__Task description__
Would you copy the full listing that follows without changing a thing?

[Exercise materials — start]

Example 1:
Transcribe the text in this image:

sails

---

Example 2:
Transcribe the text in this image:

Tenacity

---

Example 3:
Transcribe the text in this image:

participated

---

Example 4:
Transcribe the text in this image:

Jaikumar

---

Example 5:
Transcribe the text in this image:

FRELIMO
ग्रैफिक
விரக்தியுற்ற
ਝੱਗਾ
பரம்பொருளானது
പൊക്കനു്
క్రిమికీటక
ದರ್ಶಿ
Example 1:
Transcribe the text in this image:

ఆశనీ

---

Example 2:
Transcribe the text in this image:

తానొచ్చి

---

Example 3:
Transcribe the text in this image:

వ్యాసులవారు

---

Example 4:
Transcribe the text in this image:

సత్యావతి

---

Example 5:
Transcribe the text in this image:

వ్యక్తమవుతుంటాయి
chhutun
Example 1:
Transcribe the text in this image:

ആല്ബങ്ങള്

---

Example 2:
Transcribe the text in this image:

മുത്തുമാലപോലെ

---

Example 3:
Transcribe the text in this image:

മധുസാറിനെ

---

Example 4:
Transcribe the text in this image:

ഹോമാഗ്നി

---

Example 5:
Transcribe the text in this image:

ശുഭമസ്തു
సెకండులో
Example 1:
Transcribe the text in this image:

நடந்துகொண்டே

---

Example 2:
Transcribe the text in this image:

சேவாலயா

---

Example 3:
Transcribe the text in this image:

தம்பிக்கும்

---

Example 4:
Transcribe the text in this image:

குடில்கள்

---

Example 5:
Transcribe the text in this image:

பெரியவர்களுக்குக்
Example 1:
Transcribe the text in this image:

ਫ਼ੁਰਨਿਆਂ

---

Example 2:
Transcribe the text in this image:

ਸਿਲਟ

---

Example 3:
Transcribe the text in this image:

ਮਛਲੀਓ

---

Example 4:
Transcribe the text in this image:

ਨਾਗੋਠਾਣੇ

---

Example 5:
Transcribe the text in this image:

[Exercise materials — finish]

__Answer box__
Example 1:
Transcribe the text in this image:

sails

---

Example 2:
Transcribe the text in this image:

Tenacity

---

Example 3:
Transcribe the text in this image:

participated

---

Example 4:
Transcribe the text in this image:

Jaikumar

---

Example 5:
Transcribe the text in this image:

FRELIMO
ग्रैफिक
விரக்தியுற்ற
ਝੱਗਾ
பரம்பொருளானது
പൊക്കനു്
క్రిమికీటక
ದರ್ಶಿ
Example 1:
Transcribe the text in this image:

ఆశనీ

---

Example 2:
Transcribe the text in this image:

తానొచ్చి

---

Example 3:
Transcribe the text in this image:

వ్యాసులవారు

---

Example 4:
Transcribe the text in this image:

సత్యావతి

---

Example 5:
Transcribe the text in this image:

వ్యక్తమవుతుంటాయి
chhutun
Example 1:
Transcribe the text in this image:

ആല്ബങ്ങള്

---

Example 2:
Transcribe the text in this image:

മുത്തുമാലപോലെ

---

Example 3:
Transcribe the text in this image:

മധുസാറിനെ

---

Example 4:
Transcribe the text in this image:

ഹോമാഗ്നി

---

Example 5:
Transcribe the text in this image:

ശുഭമസ്തു
సెకండులో
Example 1:
Transcribe the text in this image:

நடந்துகொண்டே

---

Example 2:
Transcribe the text in this image:

சேவாலயா

---

Example 3:
Transcribe the text in this image:

தம்பிக்கும்

---

Example 4:
Transcribe the text in this image:

குடில்கள்

---

Example 5:
Transcribe the text in this image:

பெரியவர்களுக்குக்
Example 1:
Transcribe the text in this image:

ਫ਼ੁਰਨਿਆਂ

---

Example 2:
Transcribe the text in this image:

ਸਿਲਟ

---

Example 3:
Transcribe the text in this image:

ਮਛਲੀਓ

---

Example 4:
Transcribe the text in this image:

ਨਾਗੋਠਾਣੇ

---

Example 5:
Transcribe the text in this image:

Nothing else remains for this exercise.